Kurt Dahlstrom headshot
Dr. Kurt Dahlstrom
Division of Biology and Biological Engineering
California Institute of Technology
Online via Zoom
Special Information:
Please contact Nancy Perkins at nancydh@uga.edu for Zoom link and passcode
Type of Event:
Department Seminars

Abstract:

Many environmentally and clinically important fungi are suspectable to assault from bacterially-produced, redox-active molecules called phenazines. Despite being vulnerable to phenazine-assault, many fungi are found living within microbial communities that contain phenazine producers. Because many fungi cannot withstand phenazine challenge, but some bacterial species can, I hypothesized that a bacterial partner may be responsible for protecting fungi in these communities. In the first soil sample collected, I co-isolated several such physically associated pairings that appear to represent this hypothetical partnership class. I discovered the novel species Paraburkholderia edwinii and demonstrated that, when in the presence of a co-isolated Aspergillus species, the bacterium will protect its partner fungus from phenazine assault by sequestering the molecule and acting as a toxin sponge. When challenged with phenazines, P. edwinii changes its morphology to create bacterial aggregates within the growing fungal colony, and the bacterium creates an anoxic and reducing environment, conditions that would be expected to limit the toxicity of phenazines. A mutagenic screen revealed this program to be partially regulated by the stress-inducible transcriptional repressor HrcA, and the deletion of the hrcA gene results in a strain more capable of providing protection against phenazine assault. One relevant stressor is fungal acidification in response to phenazine challenge, and when challenged with acid P. edwinii can be made to sequester phenazines, triggering the protection response as though its fungal partner were present even when absent.

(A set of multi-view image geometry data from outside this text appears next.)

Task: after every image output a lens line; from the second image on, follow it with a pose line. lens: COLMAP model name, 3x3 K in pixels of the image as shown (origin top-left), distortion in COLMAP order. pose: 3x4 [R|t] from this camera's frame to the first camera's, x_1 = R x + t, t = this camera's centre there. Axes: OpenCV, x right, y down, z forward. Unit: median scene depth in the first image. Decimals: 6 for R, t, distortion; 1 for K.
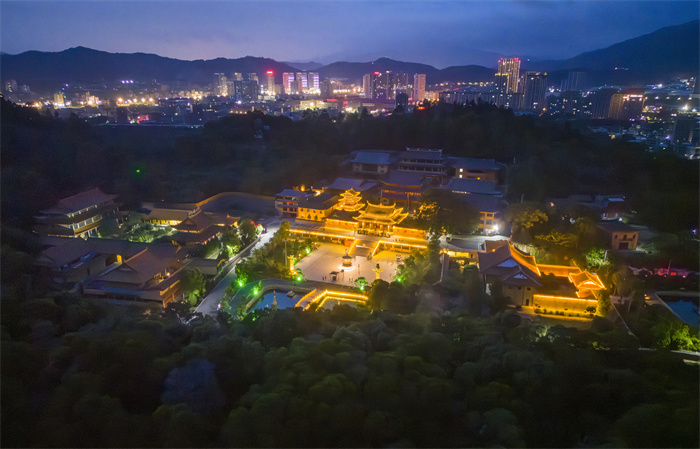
lens RADIAL K [[505.9, 0, 347.2], [0, 505.9, 246.7], [0, 0, 1]] dist [0.042073, -0.003091]
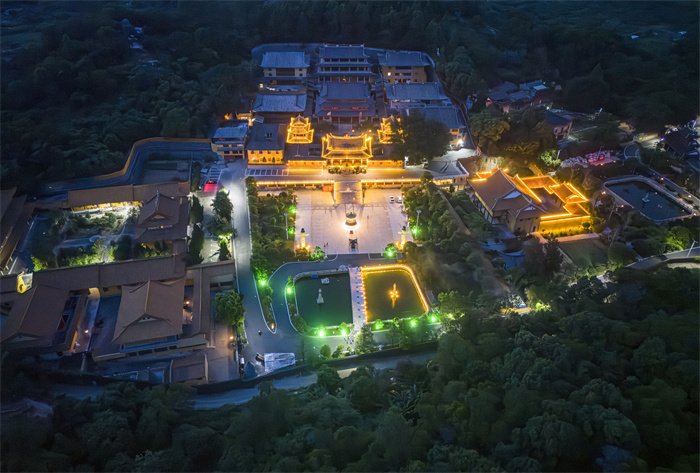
lens RADIAL K [[494.4, 0, 348.3], [0, 494.4, 234.5], [0, 0, 1]] dist [0.020867, -0.006289]
pose [[0.914761, -0.242253, 0.323305, -0.266643], [0.132474, 0.935889, 0.326440, -0.211485], [-0.381658, -0.255785, 0.888207, 0.170349]]
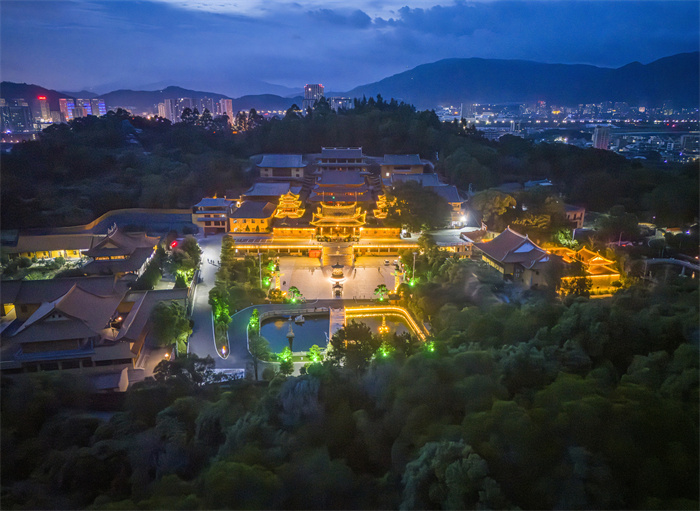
lens RADIAL K [[512.3, 0, 351.4], [0, 512.3, 253.3], [0, 0, 1]] dist [0.037537, -0.016022]
pose [[0.924191, -0.111358, 0.365337, -0.238190], [0.127923, 0.991554, -0.021371, 0.017867], [-0.359871, 0.066486, 0.930630, 0.212500]]
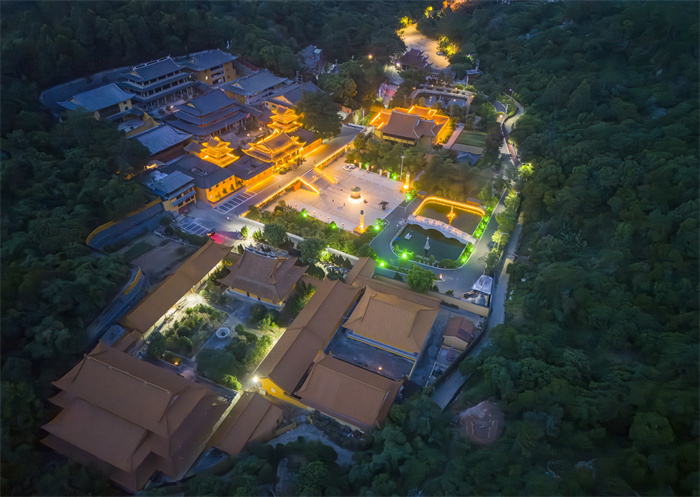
lens RADIAL K [[504.3, 0, 349.4], [0, 504.3, 248.8], [0, 0, 1]] dist [0.010666, 0.002801]
pose [[0.229464, -0.612694, 0.756275, -0.737815], [0.315511, 0.781874, 0.537703, -0.380242], [-0.920760, 0.115230, 0.372724, 0.570395]]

Paraburkholderia species collected from geographically diverse sites also demonstrate this protective ability toward several groups of fungi when paired in the lab, including plant and human pathogens. Finally, efforts to reproduce co-isolations of this class from the rhizosphere of citrus trees revealed such protective interactions to be common, highlighting the potential widespread nature of such mechanisms. These results have consequential implications for how microbial communities in the rhizosphere as well as plant and human infection sites are policed for membership to include or exclude certain fungal groups.